START TEXT

Throttle email
From MsgServerDocWiki
How can I throttle (rate-limit) email delivery?
Messaging server provides a number of mechanisms to throttle (rate-limit) email delivery. These mechanisms can help prevent Denial-of-Service attacks (whether intentional or by accident).
- The conn_throttle.so plug-in (5.2 -> 6.2 - for 6.3 use MeterMaid). This plugin allows you to reject connections based on IP address and the number of connections.
- MeterMaid (6.3 and above). This is a more advanced version of the conn_throttle.so library and allows you to reject connections across server processes. This article discusses the throttling of emails sent from UWC/Communication Express on a per-user basis by utilising Metermaid.
- RECIPIENT_DELAY_AMOUNTS, RECIPIENT_DELAY_THRESHHOLDS TCP/IP channel (SMTP server) options (5.2 and above). Further details on the options are below (they are currently not formally documented).

END TEXT
START INFORMATION SHOWN

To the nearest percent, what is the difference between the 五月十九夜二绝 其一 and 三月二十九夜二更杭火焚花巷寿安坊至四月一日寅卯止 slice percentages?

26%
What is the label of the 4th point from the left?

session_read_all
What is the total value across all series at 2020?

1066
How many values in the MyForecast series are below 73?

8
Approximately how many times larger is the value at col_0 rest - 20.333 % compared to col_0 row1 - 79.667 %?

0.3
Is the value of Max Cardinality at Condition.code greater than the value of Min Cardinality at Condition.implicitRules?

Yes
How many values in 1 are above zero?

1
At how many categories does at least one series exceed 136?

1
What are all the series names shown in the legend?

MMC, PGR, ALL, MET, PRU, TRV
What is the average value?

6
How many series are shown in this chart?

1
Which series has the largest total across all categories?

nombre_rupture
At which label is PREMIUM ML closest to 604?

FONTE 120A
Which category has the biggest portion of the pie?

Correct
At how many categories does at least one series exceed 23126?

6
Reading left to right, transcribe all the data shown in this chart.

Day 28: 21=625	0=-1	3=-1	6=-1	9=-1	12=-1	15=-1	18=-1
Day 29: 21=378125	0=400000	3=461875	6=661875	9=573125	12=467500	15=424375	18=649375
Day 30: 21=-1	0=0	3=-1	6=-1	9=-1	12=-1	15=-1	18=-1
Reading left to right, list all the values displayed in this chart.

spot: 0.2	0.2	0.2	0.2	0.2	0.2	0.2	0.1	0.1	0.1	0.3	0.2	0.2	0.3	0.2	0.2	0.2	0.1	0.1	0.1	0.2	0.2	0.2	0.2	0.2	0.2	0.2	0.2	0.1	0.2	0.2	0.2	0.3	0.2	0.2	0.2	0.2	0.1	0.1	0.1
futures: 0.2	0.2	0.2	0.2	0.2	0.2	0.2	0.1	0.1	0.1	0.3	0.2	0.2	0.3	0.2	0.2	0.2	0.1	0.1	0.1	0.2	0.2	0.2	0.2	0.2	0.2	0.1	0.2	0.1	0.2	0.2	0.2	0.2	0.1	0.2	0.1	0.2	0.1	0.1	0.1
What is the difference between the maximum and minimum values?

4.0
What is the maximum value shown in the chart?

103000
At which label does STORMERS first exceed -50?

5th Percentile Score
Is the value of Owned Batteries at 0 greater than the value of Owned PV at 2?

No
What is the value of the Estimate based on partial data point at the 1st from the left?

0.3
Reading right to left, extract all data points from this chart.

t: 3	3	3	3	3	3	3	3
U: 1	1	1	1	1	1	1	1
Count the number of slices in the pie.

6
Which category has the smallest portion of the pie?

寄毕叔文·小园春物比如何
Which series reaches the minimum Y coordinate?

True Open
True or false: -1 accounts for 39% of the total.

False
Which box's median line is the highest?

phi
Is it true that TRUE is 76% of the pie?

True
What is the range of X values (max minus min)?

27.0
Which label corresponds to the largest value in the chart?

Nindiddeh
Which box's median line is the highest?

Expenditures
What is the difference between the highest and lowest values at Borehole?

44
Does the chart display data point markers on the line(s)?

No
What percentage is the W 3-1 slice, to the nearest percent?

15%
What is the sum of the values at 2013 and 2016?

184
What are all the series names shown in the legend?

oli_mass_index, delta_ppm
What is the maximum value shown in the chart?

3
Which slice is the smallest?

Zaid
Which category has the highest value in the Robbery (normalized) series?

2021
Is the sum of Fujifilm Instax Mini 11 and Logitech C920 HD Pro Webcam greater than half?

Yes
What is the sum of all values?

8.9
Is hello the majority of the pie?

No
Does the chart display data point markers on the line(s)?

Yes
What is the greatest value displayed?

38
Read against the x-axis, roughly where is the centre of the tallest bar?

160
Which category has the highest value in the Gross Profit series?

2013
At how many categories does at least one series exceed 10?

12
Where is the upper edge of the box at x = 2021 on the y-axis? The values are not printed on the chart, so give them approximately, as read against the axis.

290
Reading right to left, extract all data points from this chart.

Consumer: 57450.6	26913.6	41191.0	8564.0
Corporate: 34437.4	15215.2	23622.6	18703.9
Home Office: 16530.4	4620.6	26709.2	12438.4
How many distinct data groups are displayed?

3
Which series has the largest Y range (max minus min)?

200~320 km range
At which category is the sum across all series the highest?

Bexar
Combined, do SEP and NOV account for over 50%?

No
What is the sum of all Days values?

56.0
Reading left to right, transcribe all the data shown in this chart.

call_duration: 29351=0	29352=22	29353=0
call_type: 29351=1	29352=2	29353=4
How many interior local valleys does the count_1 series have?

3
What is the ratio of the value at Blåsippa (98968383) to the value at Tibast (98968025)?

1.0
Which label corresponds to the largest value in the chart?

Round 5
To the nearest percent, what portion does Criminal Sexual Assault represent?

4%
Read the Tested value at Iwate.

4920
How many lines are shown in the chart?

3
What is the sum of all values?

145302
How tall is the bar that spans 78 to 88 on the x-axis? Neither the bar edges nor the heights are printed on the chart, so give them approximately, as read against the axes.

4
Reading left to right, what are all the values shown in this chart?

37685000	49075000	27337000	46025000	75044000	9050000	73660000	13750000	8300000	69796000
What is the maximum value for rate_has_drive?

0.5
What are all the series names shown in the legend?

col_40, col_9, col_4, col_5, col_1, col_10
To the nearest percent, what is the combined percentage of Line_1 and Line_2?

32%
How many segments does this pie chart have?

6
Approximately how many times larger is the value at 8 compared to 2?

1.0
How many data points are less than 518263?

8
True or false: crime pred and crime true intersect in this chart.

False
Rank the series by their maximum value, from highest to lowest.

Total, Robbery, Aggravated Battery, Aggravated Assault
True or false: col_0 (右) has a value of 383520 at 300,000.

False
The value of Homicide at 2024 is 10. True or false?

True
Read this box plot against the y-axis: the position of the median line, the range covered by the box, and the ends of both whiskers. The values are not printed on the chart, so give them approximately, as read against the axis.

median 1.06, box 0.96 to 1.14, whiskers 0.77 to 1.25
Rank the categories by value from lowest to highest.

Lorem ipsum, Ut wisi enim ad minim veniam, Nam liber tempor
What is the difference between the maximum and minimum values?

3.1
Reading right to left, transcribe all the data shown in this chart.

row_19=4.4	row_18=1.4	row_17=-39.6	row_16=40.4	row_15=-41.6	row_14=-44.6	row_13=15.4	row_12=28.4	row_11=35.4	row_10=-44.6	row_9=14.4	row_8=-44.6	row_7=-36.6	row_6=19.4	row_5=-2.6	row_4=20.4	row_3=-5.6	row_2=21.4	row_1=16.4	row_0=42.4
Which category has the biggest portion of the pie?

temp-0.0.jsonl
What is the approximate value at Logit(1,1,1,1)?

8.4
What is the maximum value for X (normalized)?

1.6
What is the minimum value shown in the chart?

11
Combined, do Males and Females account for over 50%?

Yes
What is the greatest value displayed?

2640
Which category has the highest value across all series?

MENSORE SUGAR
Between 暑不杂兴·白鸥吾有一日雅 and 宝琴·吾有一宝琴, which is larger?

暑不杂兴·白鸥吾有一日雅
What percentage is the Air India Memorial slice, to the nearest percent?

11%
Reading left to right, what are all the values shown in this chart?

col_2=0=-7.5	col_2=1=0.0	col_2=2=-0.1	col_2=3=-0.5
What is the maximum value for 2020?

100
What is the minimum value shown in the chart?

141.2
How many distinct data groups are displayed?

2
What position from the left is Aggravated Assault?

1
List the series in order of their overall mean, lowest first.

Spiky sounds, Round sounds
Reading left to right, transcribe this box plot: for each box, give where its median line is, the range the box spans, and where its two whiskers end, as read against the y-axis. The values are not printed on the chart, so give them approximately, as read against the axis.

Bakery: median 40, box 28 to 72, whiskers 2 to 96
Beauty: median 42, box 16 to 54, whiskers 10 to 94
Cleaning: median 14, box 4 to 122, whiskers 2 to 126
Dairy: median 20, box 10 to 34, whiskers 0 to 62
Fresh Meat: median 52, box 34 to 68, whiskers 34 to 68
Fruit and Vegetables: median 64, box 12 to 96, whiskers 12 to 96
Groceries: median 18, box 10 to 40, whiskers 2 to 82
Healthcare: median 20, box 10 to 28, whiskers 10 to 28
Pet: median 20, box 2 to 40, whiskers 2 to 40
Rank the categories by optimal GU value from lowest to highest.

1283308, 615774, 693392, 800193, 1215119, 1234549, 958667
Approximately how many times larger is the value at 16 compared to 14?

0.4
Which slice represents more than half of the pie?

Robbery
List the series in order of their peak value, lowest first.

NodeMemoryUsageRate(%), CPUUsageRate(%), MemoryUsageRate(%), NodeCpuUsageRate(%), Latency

END INFORMATION SHOWN

TASK BRIEF: Using the text on throttling email, explain why a messaging server offers ways to rate-limit email delivery.

SOLUTION FOR THIS TASK: The mechanisms for rate-limiting email delivery can help prevent Denial-of-Service attacks. These attacks may be intentional or accidental.